La société Isor Holding qui perd le procès sera condamnée aux dépens d'appel et à payer à Mme [D] la somme de 2 500 € en remboursement de ses frais irrépétibles de l'instance d'appel et à payer à la société ISS Facility Services celle de 1 500 € sur le fondement de l'article 700 du code de procédure civile.

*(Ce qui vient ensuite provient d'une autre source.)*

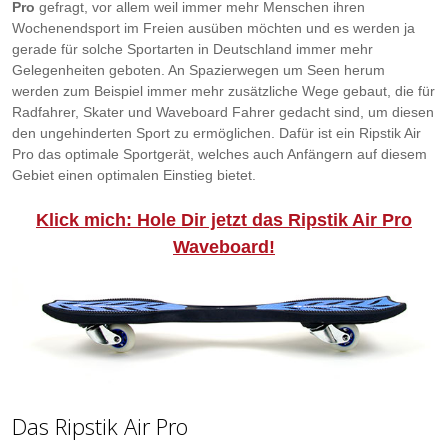
Pro
gefragt, vor allem weil immer mehr Menschen ihren
Wochenendsport im Freien ausüben möchten und es werden ja
gerade für solche Sportarten in Deutschland immer mehr
Gelegenheiten geboten. An Spazierwegen um Seen herum
werden zum Beispiel immer mehr zusätzliche Wege gebaut, die für
Radfahrer, Skater und Waveboard Fahrer gedacht sind, um diesen
den ungehinderten Sport zu ermöglichen. Dafür ist ein Ripstik Air
Pro das optimale Sportgerät, welches auch Anfängern auf diesem
Gebiet einen optimalen Einstieg bietet.
Klick mich: Hole Dir jetzt das Ripstik Air Pro
Waveboard!
Das Ripstik Air Pro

Le jugement entrepris sera confirmé sur les dépens et les frais irrépétibles.
PAR CES MOTIFS
Confirme le jugement entrepris en ce qu'il a :
*prononcé la résiliation judiciaire du contrat de travail de Mme [Z] [D] aux torts de la société Isor au 18 janvier 2022,
*dit et jugé que cette résiliation judiciaire produit les effets d'un licenciement dépourvu de cause réelle et sérieuse,
en conséquence,
*condamné la sas Isor à payer à Mme [D] les sommes suivantes :
-1 921,92 € à titre d'indemnité compensatrice de préavis,
-192,19 € à titre de congés payés sur préavis,
-920,12 € à titre d'indemnité de licenciement,
-4 800 € à titre d'indemnité pour licenciement sans cause réelle et sérieuse,
-1 500 € au titre de l'article 700 du code de procédure civile,
ainsi que les dépens,
et dit que la société Isor Holding qui vient aux droits de la société Isor supportera ces condamnations,
Le réforme sur le montant des salaires alloués à Mme [D] et l'infirme sur la demande de dommages et intérêts pour gestion fautive du contrat de travail,
statuant à nouveau, des chefs réformés et infirmé, et y ajoutant,
Déclare recevables les demandes nouvelles en paiement de rappel de salaires jusqu'au 18 janvier 2022,
Condamne la société Isor Holding, venant aux droits de la société Isor, à payer à Mme [Z] [D] les sommes suivantes :
*1 000 € à titre de dommages et intérêts pour gestion fautive du contrat de travail,
*17 701,32 € à titre de rappel de salaire du 1er juillet 2020 au 18 janvier 2022,
*1 770,13 € au titre des congés payés y afférents,
* 2 500 € en remboursement des frais irrépétibles de l'instance d'appel,
Ordonne à la société Isor Holding, venant aux droits de la société Isor, de remettre à Mme [D] des bulletins de paie et documents de fin de contrat conformes à l'arrêt et rejette la demande d'astreinte,
Condamne la société Isor Holding à payer à la société ISS Facility Services, venant aux droits de la société ISS Propreté, la somme de 1 500 € sur le fondement de l'article 700 du code de procédure civile,
Condamne la société Isor Holding aux dépens.
Le présent arrêt a été signé par S.BLUMÉ, présidente et par C.DELVER, greffière.